Because these are live and in order to increase survival rate during transit, they are required to be shipped Overnight, which adds on an additional $30 to the total.
Control Grubs and Gnats with Parasitic Nematodes
These nearly-microscopic non-segmented roundworms called nematodes live in the soil and spend their lives exploiting the larvae and/or pupae of over 200 organisms for their own gain. They are entomogenous (en-toh-MAH-jen-us), meaning they develop on or within an insect.
Nematode Information:
Popular Prey: fungus gnat larvae and many more economically important critters (just about anything they can crawl in, except other nematodes)
Life-span: roughly 8 weeks all together — assuming the wax worm larva is the host used.
Optimal Living Conditions: soil temperatures between 79-83°F for Hb with a low end of 65°F and prefer the soil, soilless medium, rockwool or other substrate, etc., to be moderately moist
Usages: Greenhouses, fields, interiorscapes, orchards and gardens. I’ve seen the successful implementation of these species in just about every conceivable situation. This includes just about every conceivable media: soil/sod, peat-lite mixes, bark products, rockwool, etc
Nematodes are extremely sensitive to UV rays (sunlight) and it can make them sterile in only 7 minutes, then kill them. For this reason, they should be applied in the evening or nighttime or light rain
You can tell your nematodes are working if the grubs are 1) dead, 2) partially deteriorated — depending on how long after initial host entry they were discovered — and/or 3) tinged orange-red
This species of nematode will bear up to 200,000 young ‘uns beginning in as little as 9 days
They are very versatile and can be applied in many ways
Nematodes will not harm people or animals, not even earthworms — they’re kin.
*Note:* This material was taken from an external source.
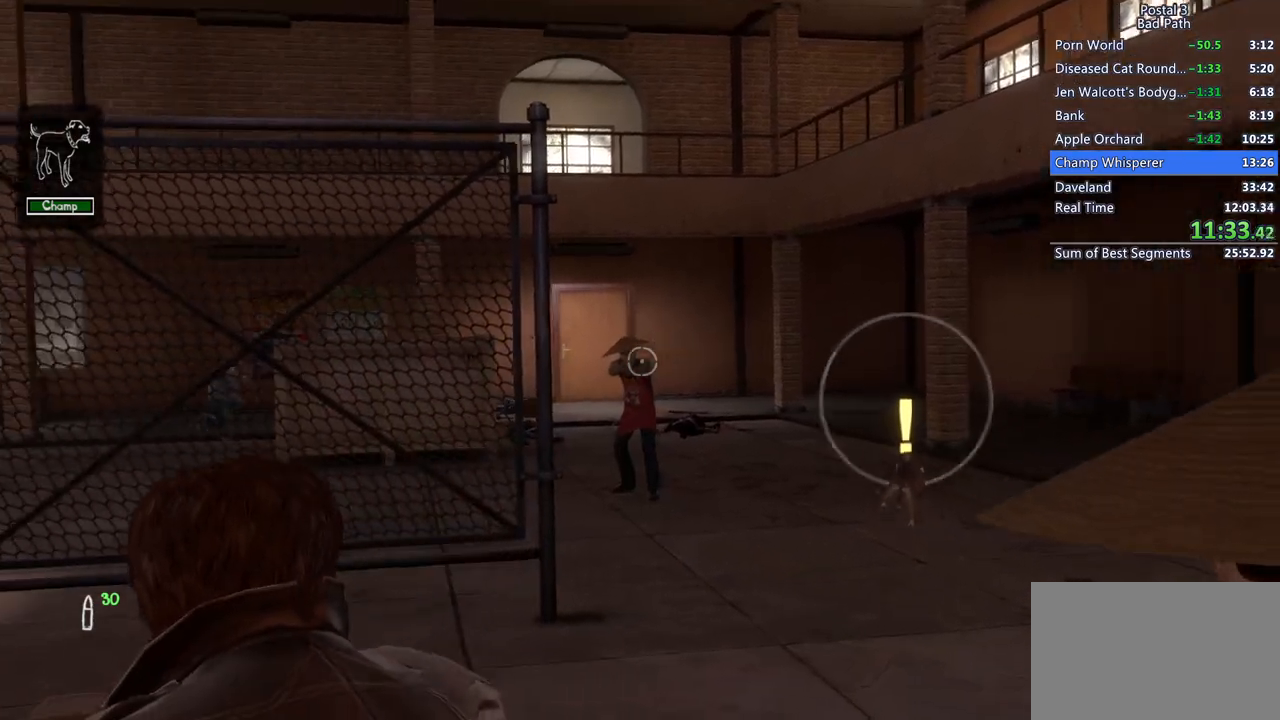
{"keys": ["s"], "mouse": ["right"], "events": [[300, "mouse_left", "down"], [450, "mouse_left", "up"]]}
Can be refrigerator stored up to 3 months!
Each order contains 1 mil. (J3 sponge)
How they work:
This nematode species physically enters the host (grub, maggot, larva) and kills from within (endoparasitism). Entry is gained via the host’s mouth, anus or spiracles (breathing holes located along the sides of an insect). The Hb nematode, with its well structured and muscular, beak-containing head also has the ability to enter through the host’s soft, side-wall tissue.
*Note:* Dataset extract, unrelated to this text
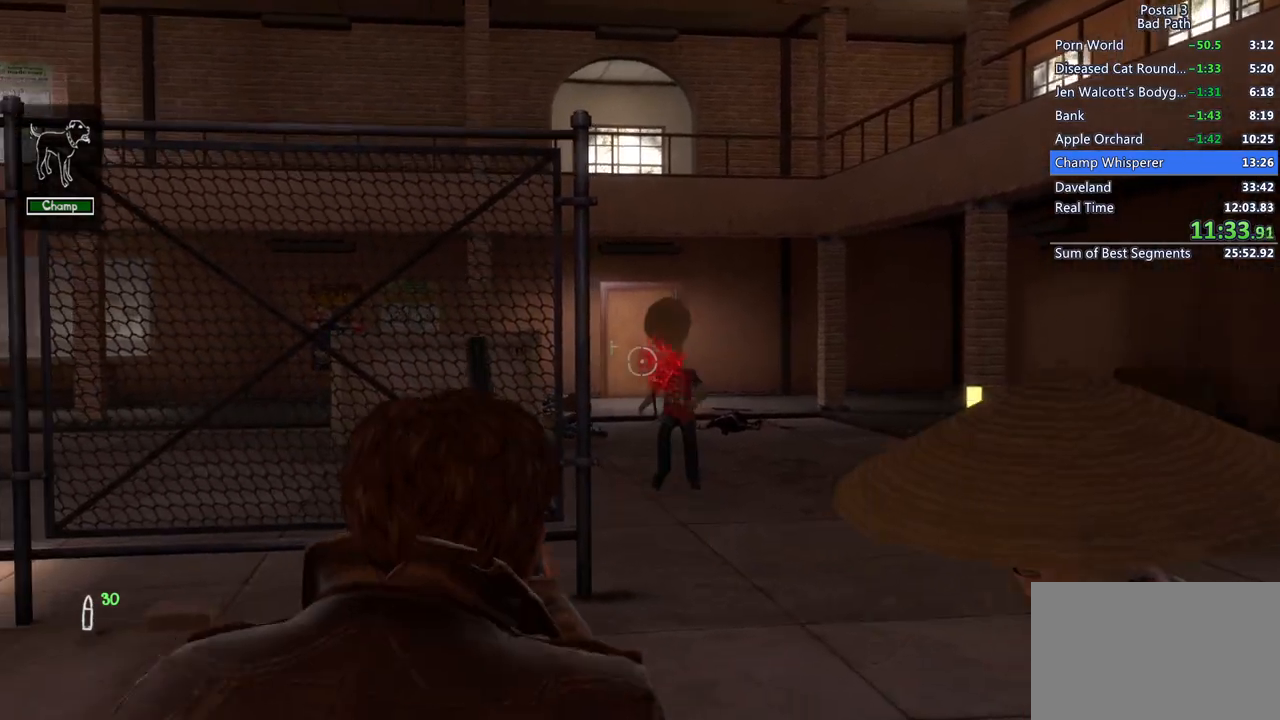
{"keys": ["s"], "mouse": ["right"], "events": [[50, "mouse_left", "down"], [133, "mouse_left", "up"]]}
In the case of the Hb nematode, they simply search the soil, tracking down their host, slithering along the film of moisture surrounding the medium’s particulate matter, sampling as they go.
Once inside the host, the nematodes settle in, shed a protective cuticle, mature, and begin feeding, defecating and reproducing. In their fecal matter lives a symbiotic bacterium enjoying the perfect harmony of interdependency with the nematodes. The bacterium present in the fecal matter of Hb nematodes is Photohabdus luminescens, in the Sc’s is the bacterium strain Xenorhabdus nematophilus, in the Sf’s the bacterium is X. bovienii. All types poison the host’s blood (called septicemia), thus killing it. The nematodes don’t actually do the killing, they just make it all possible and we all reap the benefits (except the old grub that is).